= Chinese Civil War (wargame) =

1979 board wargame

Cover of boxed edition, 1984

Chinese Civil War is a board wargame by World Wide Wargames (3W) in 1979 that simulates the Chinese Civil War between the Kuomintang of Chiang Kai-shek and the Communists of Mao Zedong.

==Description==
Chinese Civil War is a two-player board wargame where one player controls the Kuomintang, and the other player controls the Communists.

===Gameplay===
The game uses an alternating "I Go, You Go" system where the first player adds reinforcements, moves and attacks, then the second player has the same opportunities, completing one game turn.

Communists start as guerillas, which negatively affects their combat but allows them to infiltrate by ignoring Kuomintang zones of control. The Communist player can choose to switch to conventional warfare at any time, but they then lose their infiltration ability.

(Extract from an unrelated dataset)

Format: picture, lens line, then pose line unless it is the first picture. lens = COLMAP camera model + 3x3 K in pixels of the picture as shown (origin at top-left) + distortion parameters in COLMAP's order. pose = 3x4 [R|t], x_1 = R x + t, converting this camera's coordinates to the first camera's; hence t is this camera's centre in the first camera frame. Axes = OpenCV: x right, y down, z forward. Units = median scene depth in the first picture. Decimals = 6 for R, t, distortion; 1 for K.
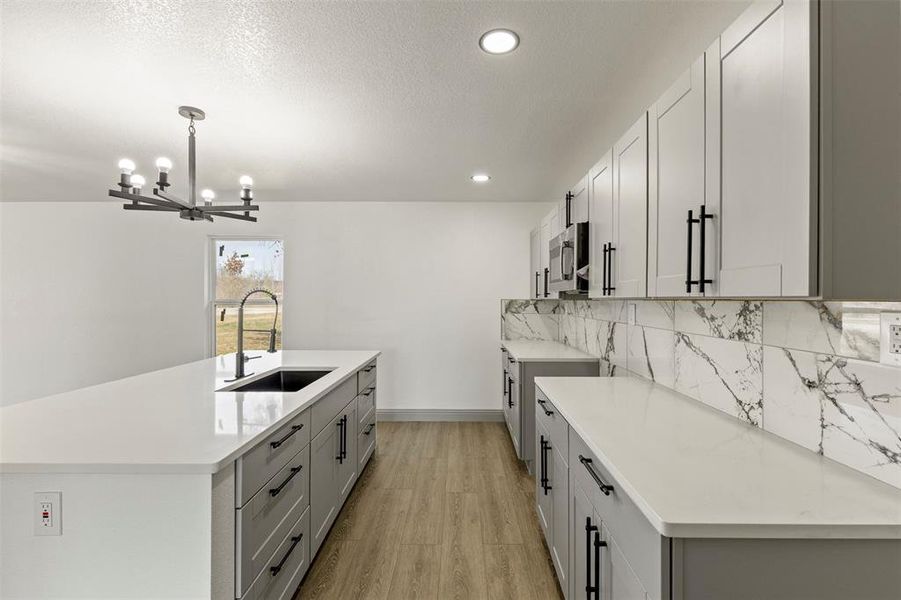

To simulate the fragmented and fractious nature of the Kuomintang, the game starts with China divided into regions, each of which has a Kuomintang warlord and headquarters. If a Kuomintang unit leaves its original region, it cannot stack with other Kuomintang units in the new region. If the number of Kuomintang units in a region drops below the "garrison level" of the region (usually 3 units) then the Communists gain a free base. To further simulate the Kuomintang organizational problems, the Kuomintang player must roll a die before each attack. If a 6 is rolled, the attack does not take place.

The Kuomintang are also dependent on supply units to attack. These start at the southern edge of the map, and only provide supplies to units within two hexes. In order to attack in the north, the Kuomintang player must move supply units to the front lines either by rail, or by moving them to a more northern port.

Victory points are awarded for each city held at the end of the game, which lasts 18 turns.

==Publication history==
Chinese Civil War was designed by Bob Fowler, and appeared as a free pull-out game in Issue 10 of The Wargamer in 1979. 3W then released it as a boxed set in 1984.

==Reception==
In Issue 79 of Strategy & Tactics, game designer Richard Berg was not impressed, noting, "The Wargamer has picked some interesting subjects; I only wish they’d devise some interesting systems to fit."

In Issue 4 of Zone of Control, Grayde Bowen called Chinese Civil War "an interesting game with some different choices." Bowen liked the "truly splendid map", but found the rules poorly laid out and poorly explained. He pointed out the difficulty facing the Communist player, saying, "Attacking is not always a good idea for the Communists but if they don’t attack they will never win." Bowen made some suggestions for improving the game, commenting "The game length and KMT commander reliability would be better treated by a random events table than by using a roll of 6 and a set length of game. Also the number of Communist recruits could be linked to success rather than time."

In Issue 22 of Paper Wars, Michael Lin and Rich Erwin called the game "challenging, unpredictable, and quite an experience. If nothing else, the game is high on the exotic scale."

In Issue 77 of the UK magazine Games & Puzzles, Nicky Palmer noted, "The rules are generally unambiguous but not well organised. Playtesting seems to have been done thoroughly, but there are still a couple of odd points left." Palmer concluded by giving the game an Excitement grade of 4 out of 5, saying, "All in all, though, quite a bargain for Wargamer readers and worth considering for separate purchase."